▸ **Brief**: The answer consists solely of the lines running from the one with "tilt_deg: -7.4" through the final line below, transcribed exactly and without any pictures.

▸ **Data shown**:

***

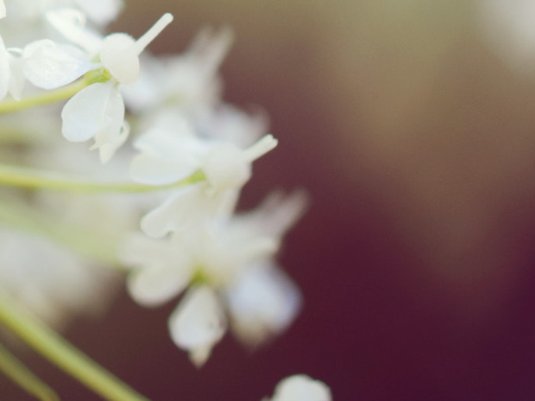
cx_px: 156
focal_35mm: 257
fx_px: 3971
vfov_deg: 5.8
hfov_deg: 7.7
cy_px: 41
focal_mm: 60
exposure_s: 1/200
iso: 400
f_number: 4
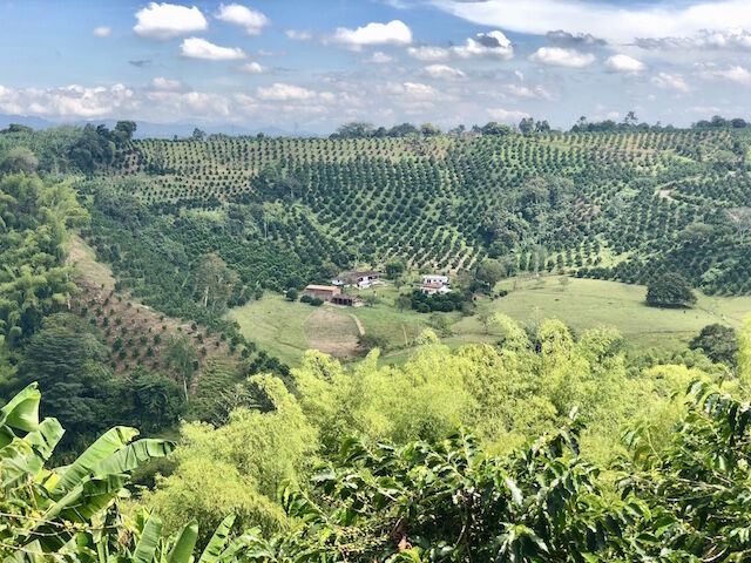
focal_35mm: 52
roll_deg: +1.1
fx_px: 1128
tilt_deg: -7.4
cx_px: 376
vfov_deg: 28.0
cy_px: 282
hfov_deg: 36.8
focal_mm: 6
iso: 16
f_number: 2.4
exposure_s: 1/471
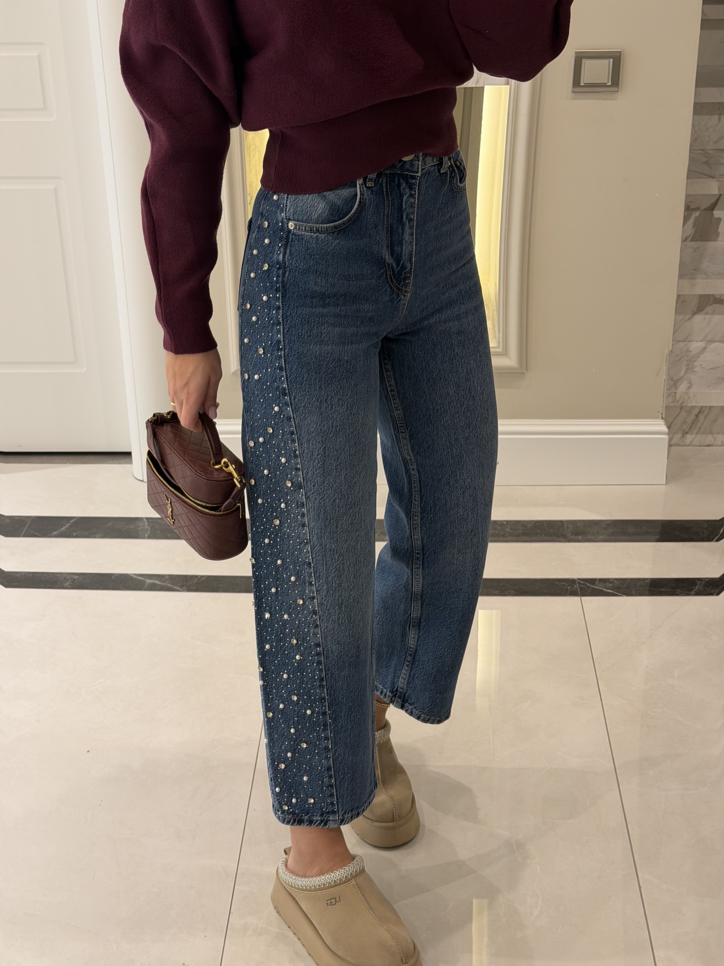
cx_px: 362
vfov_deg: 39.7
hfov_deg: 30.3
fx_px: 1339
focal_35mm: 48
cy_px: 483
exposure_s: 1/50
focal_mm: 6.76
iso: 160
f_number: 1.78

***

▸ **Finished exercise**:
tilt_deg: -7.4
cx_px: 376
vfov_deg: 28.0
cy_px: 282
hfov_deg: 36.8
focal_mm: 6
iso: 16
f_number: 2.4
exposure_s: 1/471
cx_px: 362
vfov_deg: 39.7
hfov_deg: 30.3
fx_px: 1339
focal_35mm: 48
cy_px: 483
exposure_s: 1/50
focal_mm: 6.76
iso: 160
f_number: 1.78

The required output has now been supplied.